The records below hold a stretch from the line with "Step: Search the" through the line with "left_click(734, 90)"; return exactly those lines, ends included, and nothing more.

**** INFORMATION ****

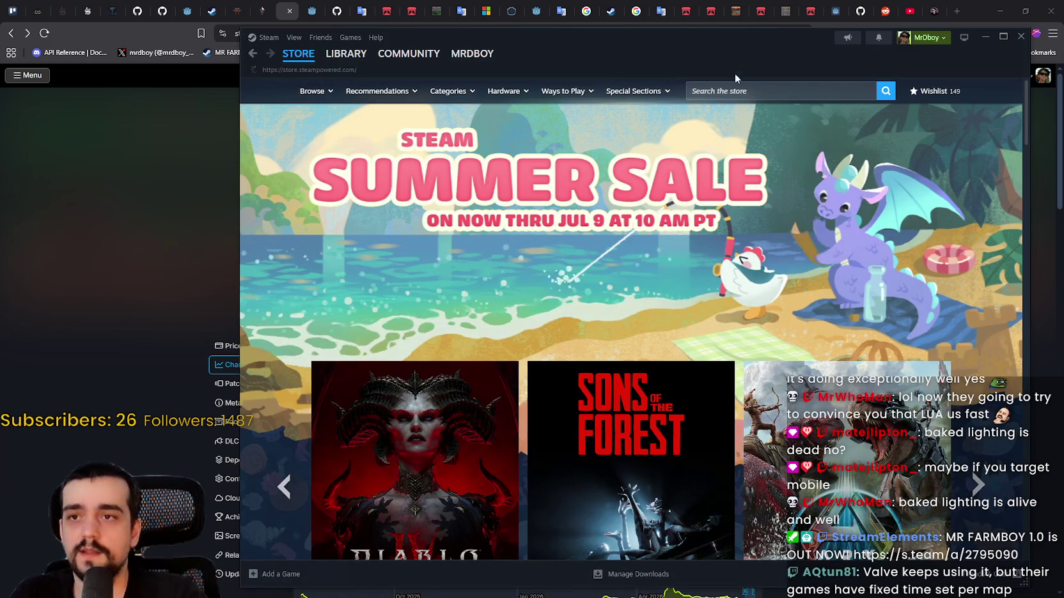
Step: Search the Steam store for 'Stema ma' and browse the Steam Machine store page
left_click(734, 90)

****
**** INFORMATION ****

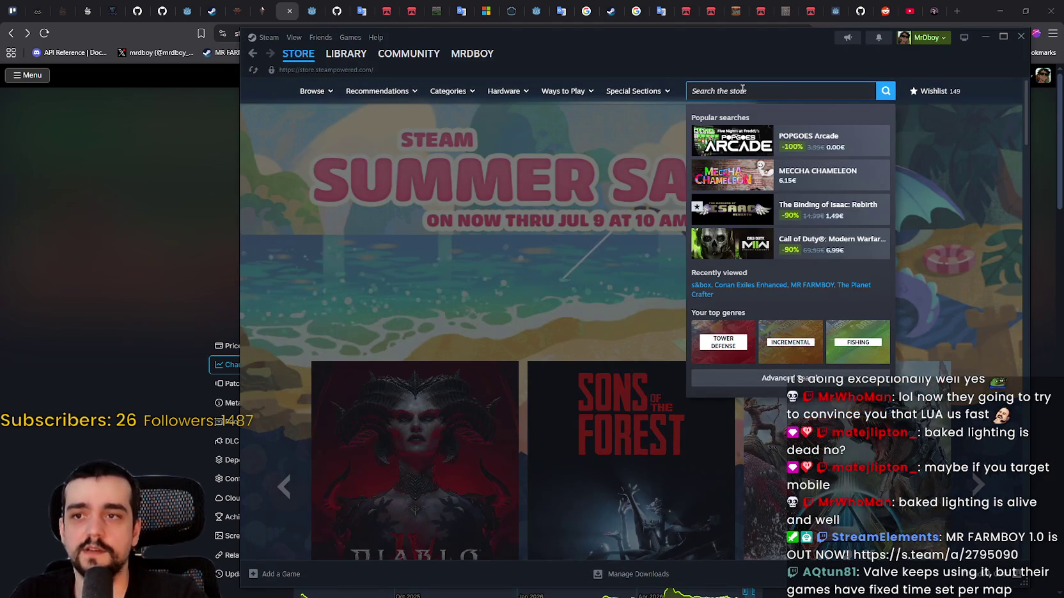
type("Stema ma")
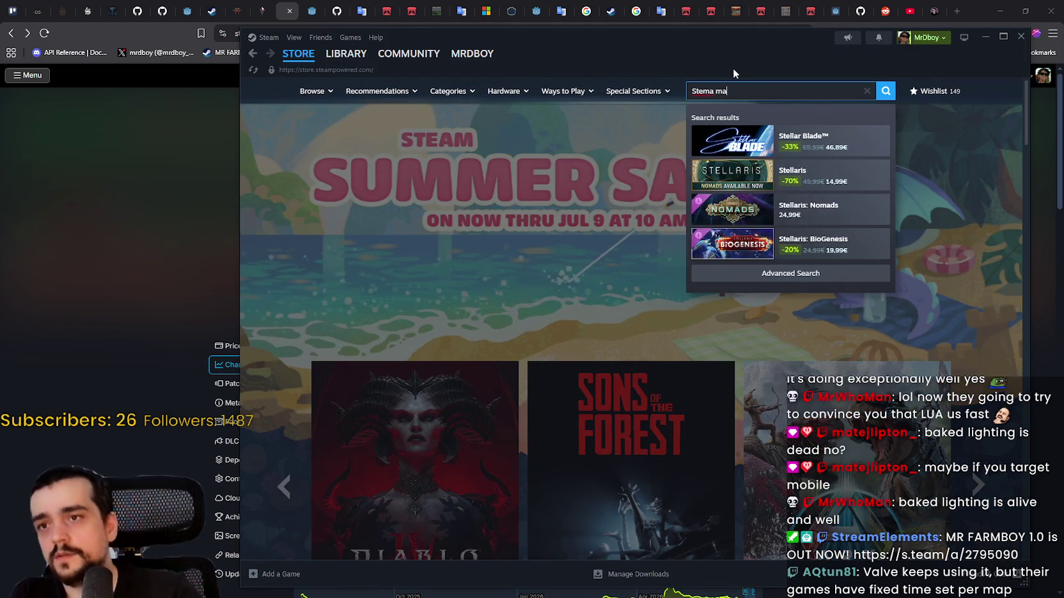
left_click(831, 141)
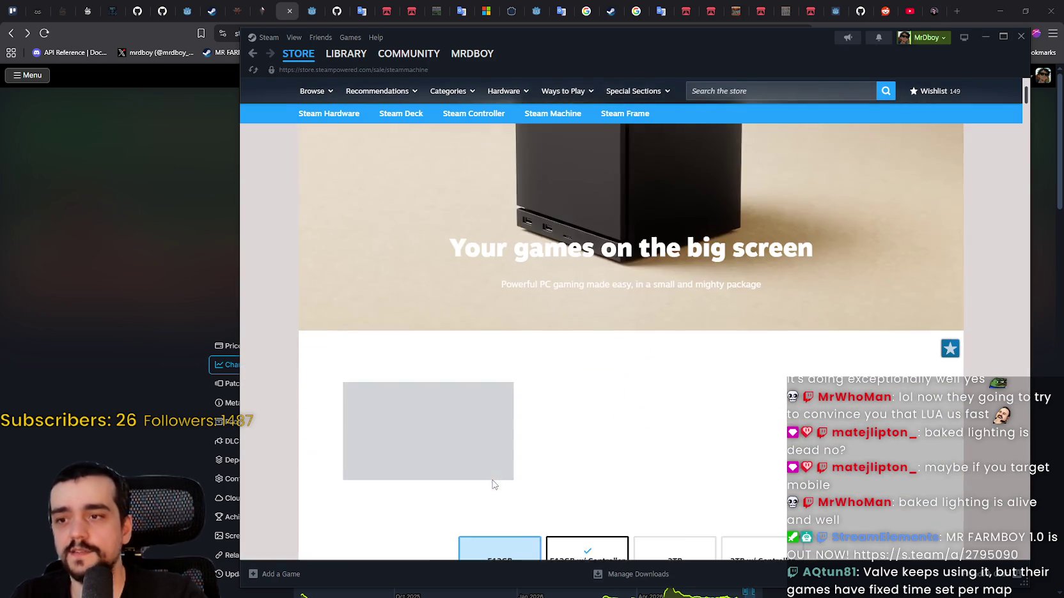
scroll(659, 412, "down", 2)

****

ANSWER TO THE PROBLEM:
Step: Search the Steam store for 'Stema ma' and browse the Steam Machine store page
left_click(734, 90)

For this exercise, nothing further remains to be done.